As a private contractor, SpaceX has made its mark on the space launch business by significantly driving down launch costs with its reusable rocket boosters.

Factoring in their recent successes, as well as future developments from other private space launch contractors, legacy companies like the United Launch Alliance, Arianespace, and Rocosmos are feeling the pressure to develop even more efficient rockets to potentially drive down launch costs.

In a recent interview with German news publication Der Spiegel, Ariane Group’s CEO Alain Charmeau had quite a lot to say about how SpaceX was allegedly driving Europe out of the space business. With the Ariane 6 potentially costing 25% more than a SpaceX launch, Charmeau was still very defensive and hopeful that European governments would choose his company over their U.S. competitor.

The interview was originally published in German but one redditor was able to provide a working translation here.

The interview started with questions about the readiness of their next launch vehicle, Ariane 6. Charmeau responded saying that the project is on target for its planned launched July 2020, but mentioned that the firm will need solid launch contracts in order to maintain the program. Going into the numbers, he said that they “need five launches in total for 2021 and eight launches for 2022.”

When asked about why the German government chose to launch their SARah reconnaissance and radar satellites with SpaceX, he countered by saying that “Germany is paying a lot of money for the “Ariane 6” and has boosted their share about 20 percent in comparison to the precursor “Ariane 5”. I am convinced, that the German government is interested in keeping the factories in their country going. That is why satellites for the defense sector and others will be launched with our “Ariane” and “Vega” rockets.”

Charmeau even went on to say that SpaceX costs were not actually cheaper as U.S. government contracted launches cost $100 million, vs the $62 million average price tag for commercial operators. He said that the higher government prices help subsidize the lower cost launches for commercial customers. As a result, other non-U.S. governmental agencies would also benefit from the supposed discount.

He also refuted claims that SpaceX’s rockets were not cheaper, asking the interviewer if there was any real public evidence to prove that they were cost effective.
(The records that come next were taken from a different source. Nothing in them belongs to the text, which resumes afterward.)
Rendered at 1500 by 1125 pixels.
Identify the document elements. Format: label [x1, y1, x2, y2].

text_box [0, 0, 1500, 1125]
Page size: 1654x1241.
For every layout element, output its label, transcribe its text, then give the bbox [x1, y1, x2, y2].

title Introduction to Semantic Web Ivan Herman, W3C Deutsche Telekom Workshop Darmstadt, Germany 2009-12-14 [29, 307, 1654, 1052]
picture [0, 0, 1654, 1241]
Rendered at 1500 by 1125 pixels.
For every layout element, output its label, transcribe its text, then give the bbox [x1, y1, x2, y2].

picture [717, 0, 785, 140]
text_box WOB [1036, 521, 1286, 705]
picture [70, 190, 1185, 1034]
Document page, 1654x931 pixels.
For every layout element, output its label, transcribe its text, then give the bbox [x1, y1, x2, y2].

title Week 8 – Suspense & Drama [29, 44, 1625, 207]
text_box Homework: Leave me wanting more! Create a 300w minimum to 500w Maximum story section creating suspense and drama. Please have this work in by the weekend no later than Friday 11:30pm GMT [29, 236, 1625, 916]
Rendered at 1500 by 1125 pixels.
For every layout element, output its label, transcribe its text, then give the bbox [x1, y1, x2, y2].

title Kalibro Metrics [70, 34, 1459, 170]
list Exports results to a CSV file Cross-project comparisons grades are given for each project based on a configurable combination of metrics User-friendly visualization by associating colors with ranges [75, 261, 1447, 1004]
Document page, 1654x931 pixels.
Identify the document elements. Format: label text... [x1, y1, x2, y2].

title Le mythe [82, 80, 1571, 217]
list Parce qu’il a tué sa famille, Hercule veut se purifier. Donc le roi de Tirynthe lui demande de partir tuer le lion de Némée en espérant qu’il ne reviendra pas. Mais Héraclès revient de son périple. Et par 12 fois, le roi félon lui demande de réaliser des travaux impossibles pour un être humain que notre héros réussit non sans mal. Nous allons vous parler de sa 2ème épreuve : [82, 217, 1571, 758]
SPIEGEL ONLINE: Nevertheless SpaceX says that they can offer their rockets cheaply due to reusability as well.

Charmeau: How do you know that? Do you know their real cost structure?

SPIEGEL ONLINE: For me as a customer, it is at least cheaper, to fly my satellites on a used SpaceX rocket instead on an “Ariane”.

Charmeau: Because the company charges their government too much money.

SPIEGEL ONLINE: You said that a few times now.

Charmeau: SpaceX has a market of guaranteed launches for the government which is about ten times as big as for us in Europe. With that, you can easily promote reusability for the rest.

SPIEGEL ONLINE: You once said that reusability is not worthwhile for Europe. How is that?

Charmeau: Let us say we had ten guaranteed launches per year in Europe and we had a rocket which we can use ten times – we would build exactly one rocket per year. That makes no sense. I can not tell my teams: “Goodbye, see you next year!”

Charmeau stated that his agency would have to launch at least 30 payloads a year in order to consider reusability, but said that those cost savings may not be economical to the country as a whole in the long run. He did mention that the idea has not been completely ruled out, saying that their Prometheus rocket engine and that they are working on technology to recover and reuse their booster stage.